Top of Record excerpts
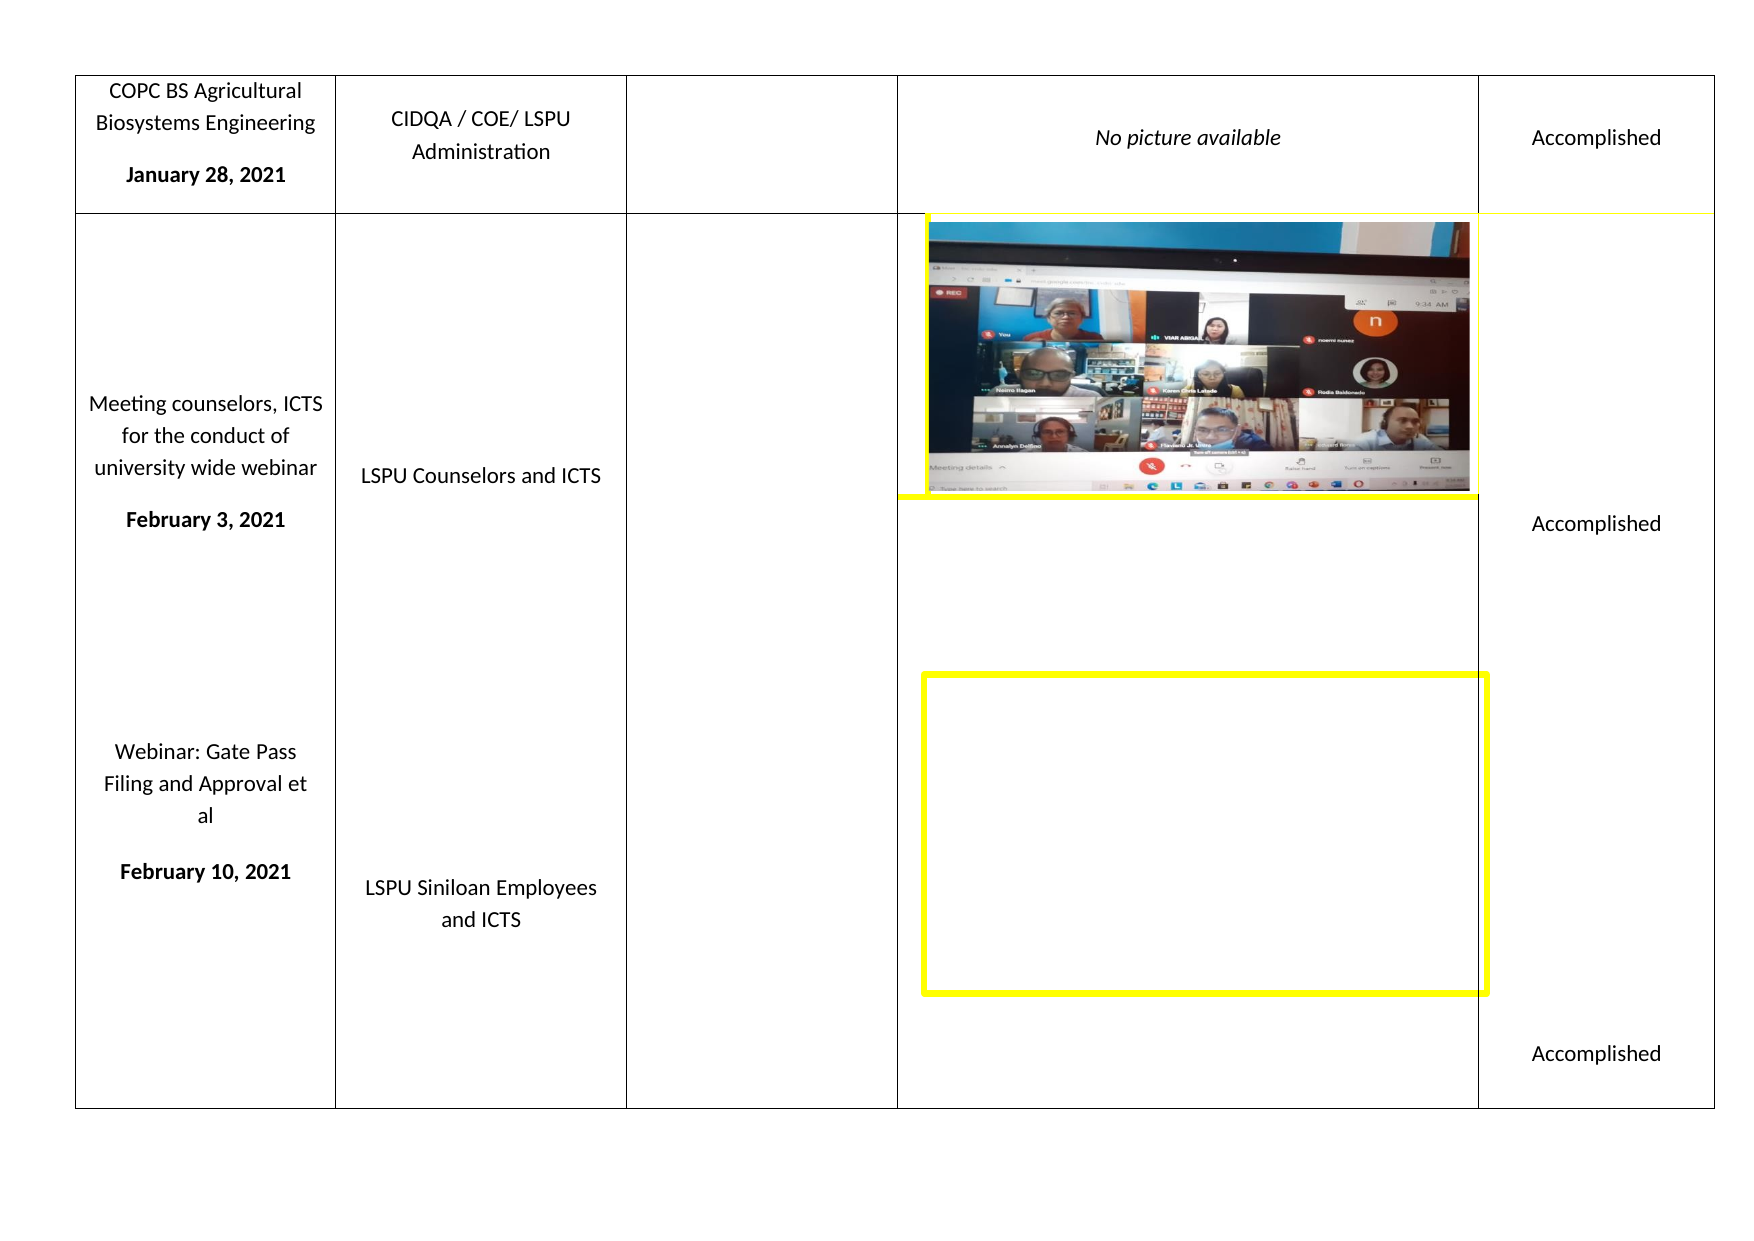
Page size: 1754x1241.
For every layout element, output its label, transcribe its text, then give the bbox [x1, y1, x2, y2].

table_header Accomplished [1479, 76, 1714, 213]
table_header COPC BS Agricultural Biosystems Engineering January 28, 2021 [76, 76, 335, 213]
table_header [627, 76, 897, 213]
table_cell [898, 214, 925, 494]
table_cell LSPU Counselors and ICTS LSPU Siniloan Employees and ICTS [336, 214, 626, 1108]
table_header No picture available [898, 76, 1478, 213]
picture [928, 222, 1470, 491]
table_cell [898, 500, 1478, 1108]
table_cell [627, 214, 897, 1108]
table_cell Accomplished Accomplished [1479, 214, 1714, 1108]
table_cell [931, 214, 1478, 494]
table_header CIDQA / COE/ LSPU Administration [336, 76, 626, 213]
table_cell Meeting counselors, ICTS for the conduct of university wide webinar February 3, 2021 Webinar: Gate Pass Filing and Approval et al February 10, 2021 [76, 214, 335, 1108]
Bottom of Record excerpts
Pictures are to be excluded; the records themselves are to be reproduced exactly.

Page size: 1754x1241.
For every layout element, output its label, transcribe its text, then give the bbox [x1, y1, x2, y2].

table_header Accomplished [1479, 76, 1714, 213]
table_header COPC BS Agricultural Biosystems Engineering January 28, 2021 [76, 76, 335, 213]
table_header [627, 76, 897, 213]
table_cell [898, 214, 925, 494]
table_cell LSPU Counselors and ICTS LSPU Siniloan Employees and ICTS [336, 214, 626, 1108]
table_header No picture available [898, 76, 1478, 213]
picture [928, 222, 1470, 491]
table_cell [898, 500, 1478, 1108]
table_cell [627, 214, 897, 1108]
table_cell Accomplished Accomplished [1479, 214, 1714, 1108]
table_cell [931, 214, 1478, 494]
table_header CIDQA / COE/ LSPU Administration [336, 76, 626, 213]
table_cell Meeting counselors, ICTS for the conduct of university wide webinar February 3, 2021 Webinar: Gate Pass Filing and Approval et al February 10, 2021 [76, 214, 335, 1108]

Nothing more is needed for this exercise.